When initially setting up an Exinda, there are certain basic steps that should be taken in order to secure the device from the outside world and potential attacks. This article explains these best practices.
Network security (and Information Security in general) is an important field in all devices on a network, whether they are routers, switches, or networked PCs/servers. As the Exinda deals with sensitive information (packet inspection, usernames, subnet information), security is of the utmost importance. Making sure that unauthorized people cannot access the Exinda or attack it in order to bring it down is something that should be considered once the device has been set up and is online.
The four basic things that should be done during or after planning an Exinda installation are as follows:
- Change the Admin password.
- Place the device behind a firewall.
- Restrict Secure Shell (SSH) access (or change the SSH port).
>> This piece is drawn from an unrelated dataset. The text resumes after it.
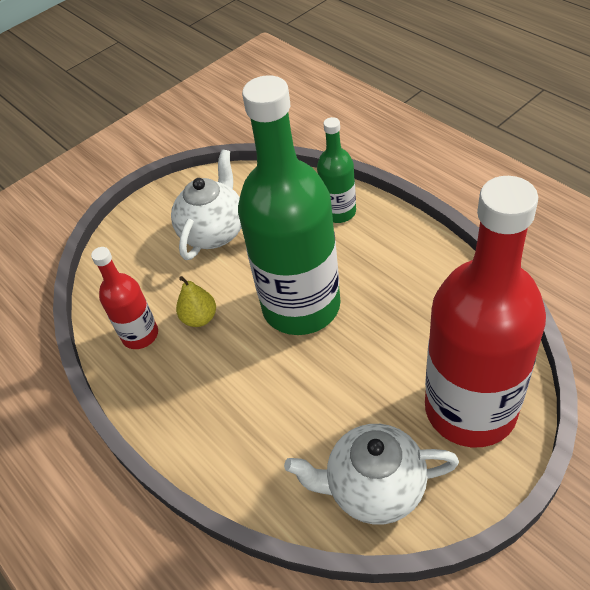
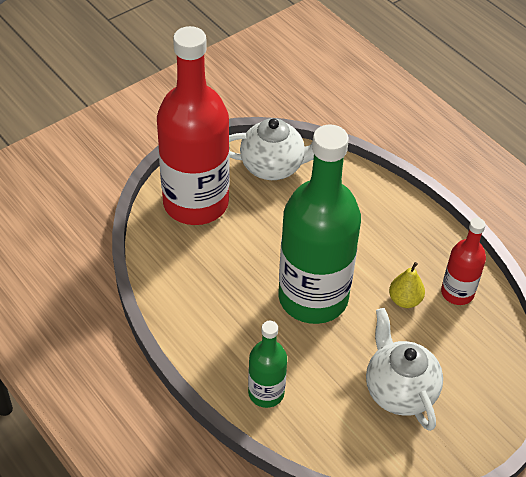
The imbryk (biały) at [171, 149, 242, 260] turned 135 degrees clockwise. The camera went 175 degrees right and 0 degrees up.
- Give the Exinda a private IP.
Changing the Admin Password
- Go to Configuration > System > Authentication, then to the "Local Users" tab.
- Under the "Change Password" box, ensure that 'admin' is the user selected and type in a new password.
- Confirm the password by retyping it.
- Click 'Change Password'. This will update the admin password to something other than the default.
Changing SSH Port
This is done through the CLI by inputting executing the following commands:
ssh server ports [portnumber]
Restricting SSH Access
- Go to Configuration > System > Setup > "Access" tab.
- Under the "SSH" box, to turn SSH off entirely, make sure that the "SSH Enabled" checkbox is unchecked.
- If keeping SSH turned on, ensure that it is using SSHv2 only (SSHv1 is for legacy purposes and is more insecure).
- Click 'Apply Changes' to add this, and save your configuration.